UK’s Johnson claims Brexit mandate as Tories secure majority

Published:Friday | December 13, 2019 | 6:56 AM
Britain's Prime Minister and Conservative Party leader Boris Johnson holds his dog Dilyn as he leaves after voting in the general election at Methodist Central Hall, Westminster, London, Thursday, December 12, 2019. (AP Photo/Frank Augstein)

LONDON (AP) — Prime Minister Boris Johnson’s Conservative Party has won a thumping majority of seats in Britain’s Parliament — a decisive outcome to a Brexit-dominated election that should allow Johnson to fulfil his plan to take the UK out of the European Union next month.

With 649 of the 650 results declared on Friday, the Conservatives had 364 seats and the main opposition Labour Party 203.

“We did it — we pulled it off, didn’t we?‘’ a jubilant Johnson told supporters. “We broke the gridlock, we ended the deadlock, we smashed the roadblock!”
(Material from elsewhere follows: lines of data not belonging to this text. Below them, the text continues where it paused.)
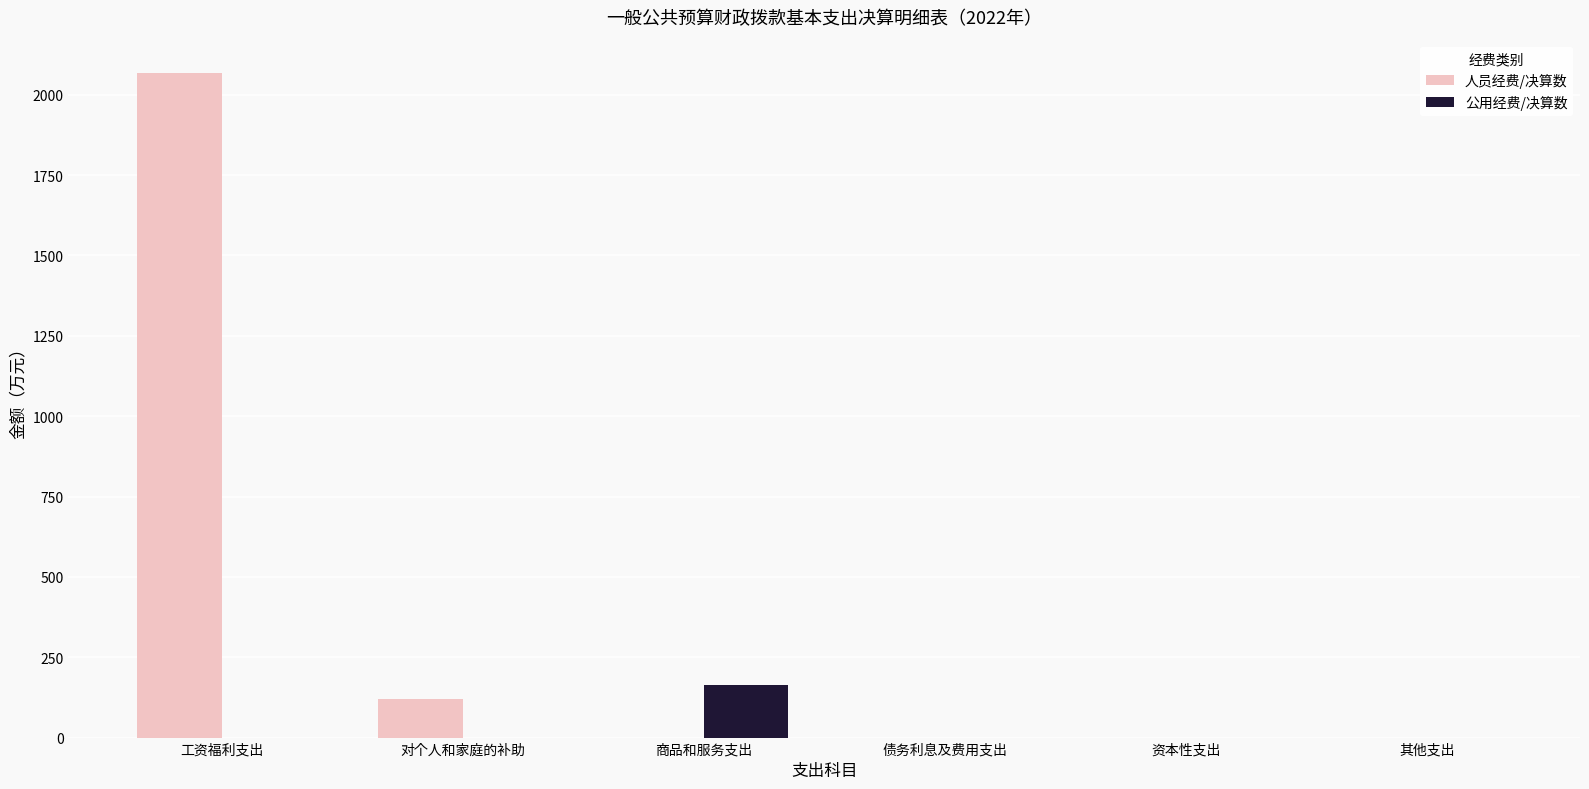

Is it true that 公用经费/决算数 equals -94.3 at 工资福利支出?

False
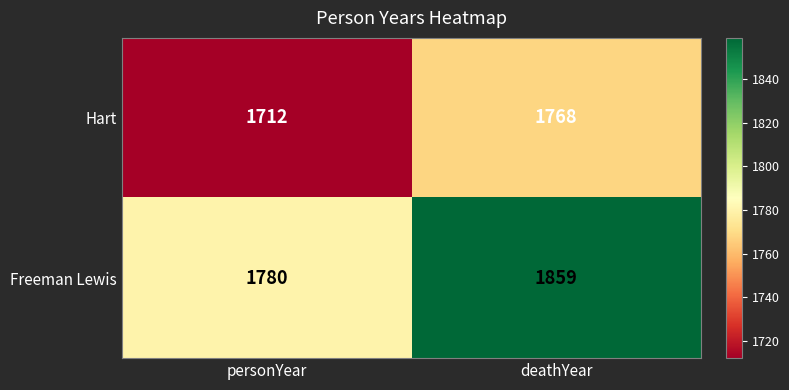

Which series has the largest total across all categories?

Freeman Lewis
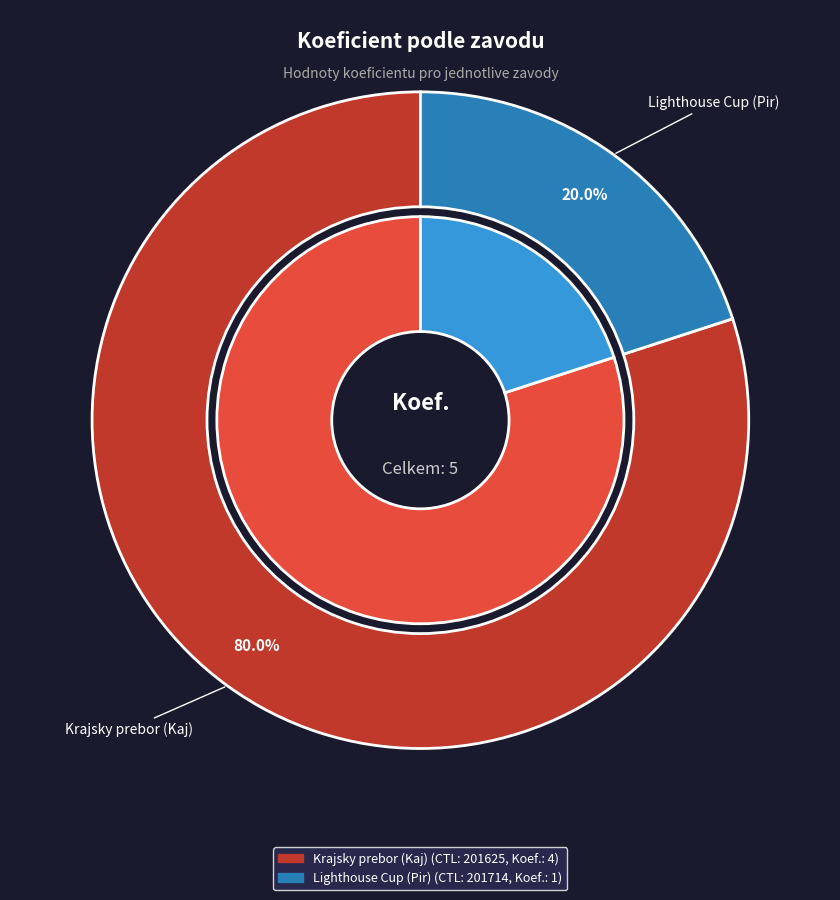

Does 201625 represent more than half of the total?

Yes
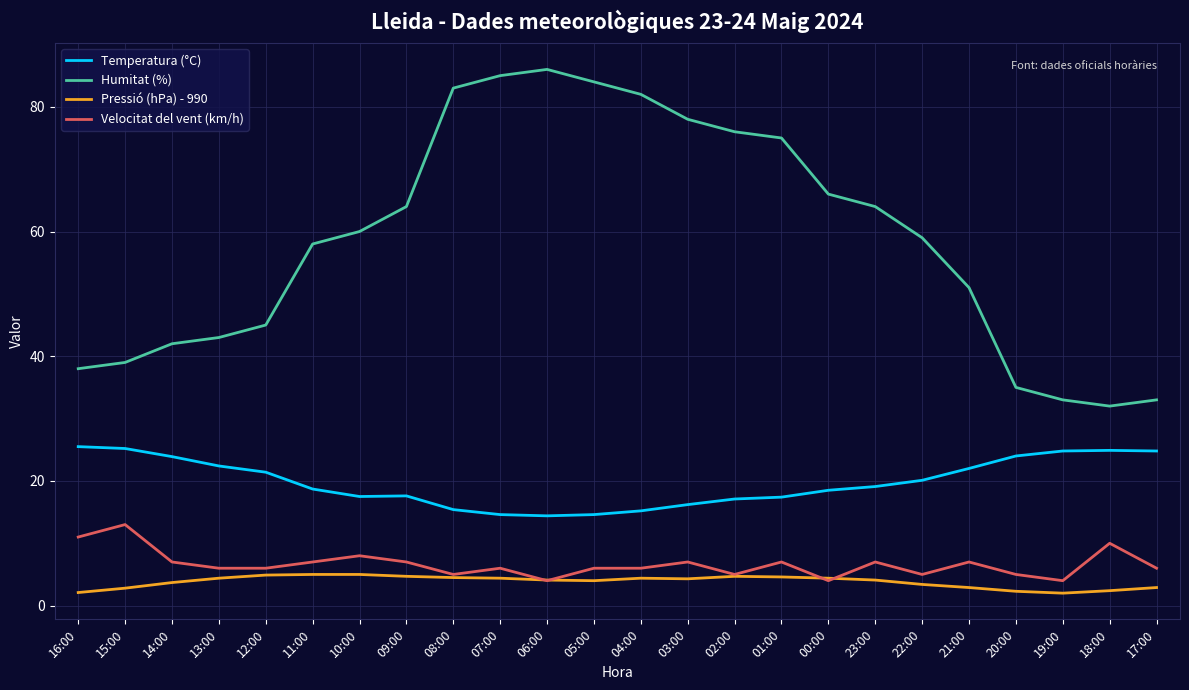

What is the smallest value displayed?

2.0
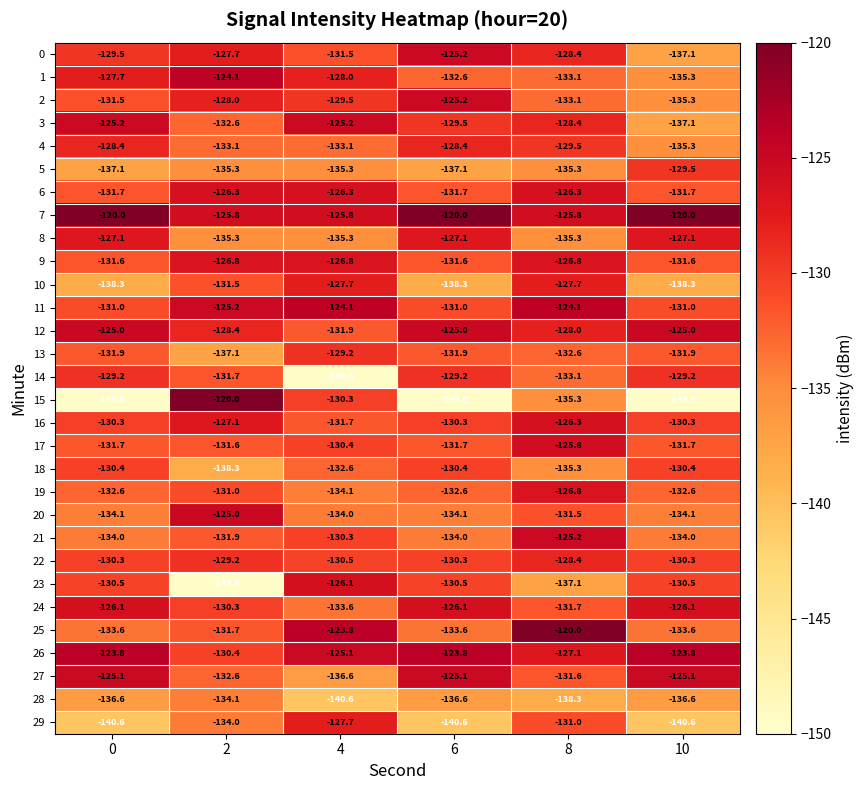

What is the spread (max minus min) of values at 0?

29.6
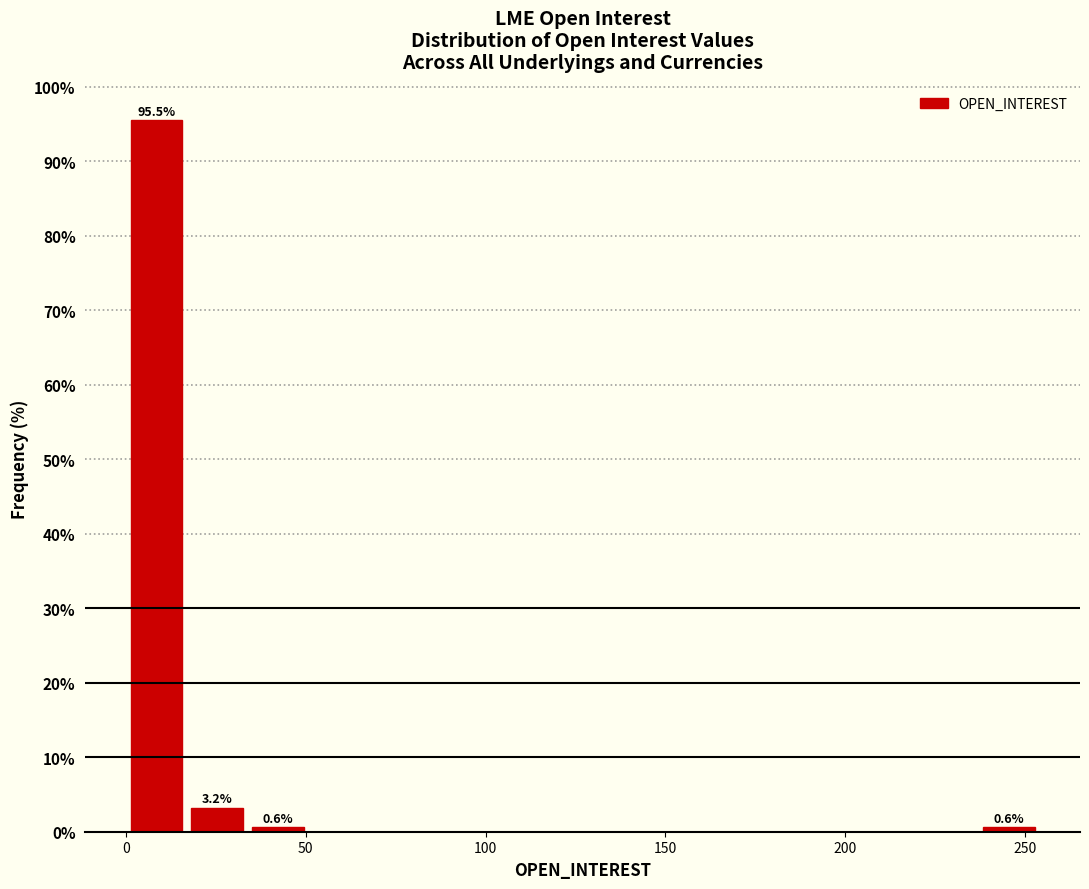

Around what value on the x-axis is the tallest bar? Give the approximate position of its centre, as read against the axis.

10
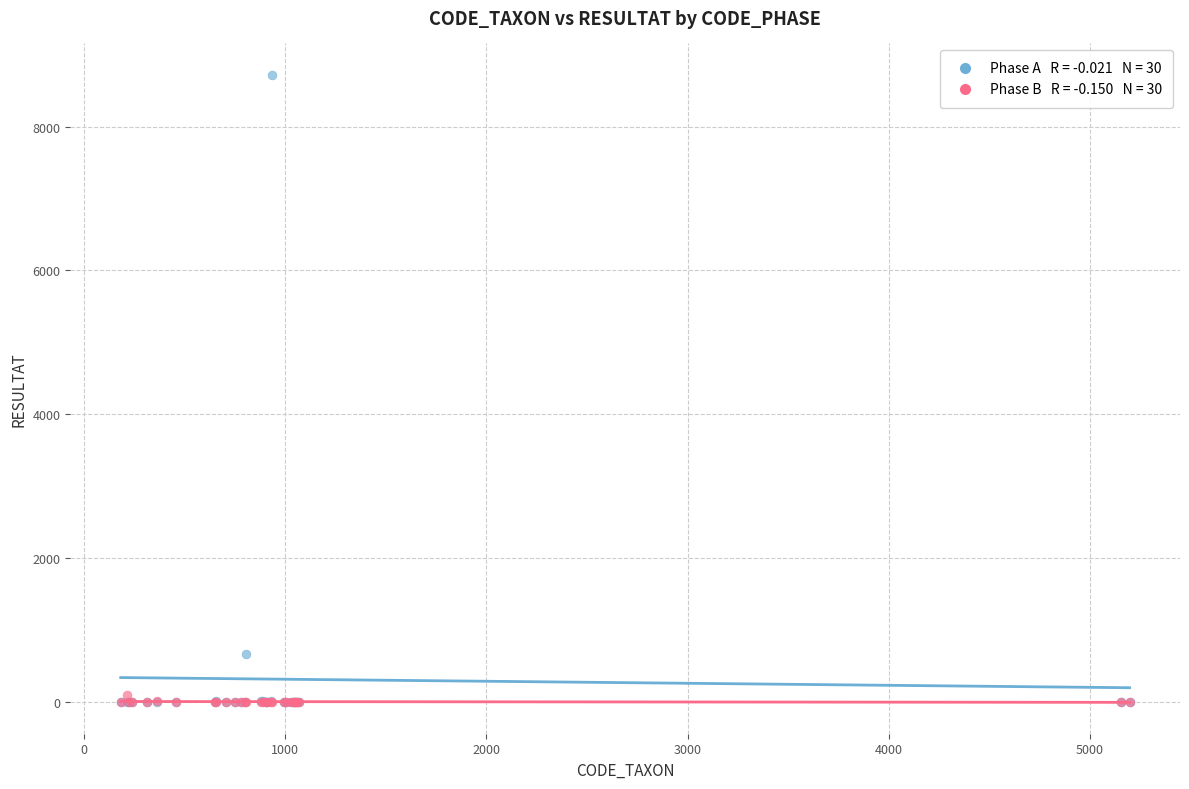

Across all series, what Y value is closest to 4360?

660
A few hours later, Johnson was whisked to Buckingham Palace to meet with Queen Elizabeth II as part of the constitutional ritual of forming a new government.

He is the 14th prime minister to be asked by the monarch to form a government. 

Johnson’s victory paves the way for Britain’s departure from the European Union by January 31.

The victory makes Johnson the most electorally successful Conservative leader since Margaret Thatcher, another politician who was loved and loathed in almost equal measure.

It was a disaster for left-wing Labour leader Jeremy Corbyn, who faced calls for his resignation even as the results rolled in.

US President Donald Trump congratulated Johnson on Twitter, and said that “Britain and the United States will now be free to strike a massive new trade deal after Brexit.”

Corbyn called the result “very disappointing” for his party and said he would not lead Labour into another election, though he said he would lead a period of “reflection’’rather than quit immediately. 

Results poured in early Friday showing a substantial shift in support to the Conservatives from Labour.

In the last election in 2017, the Conservatives won 318 seats and Labour 262.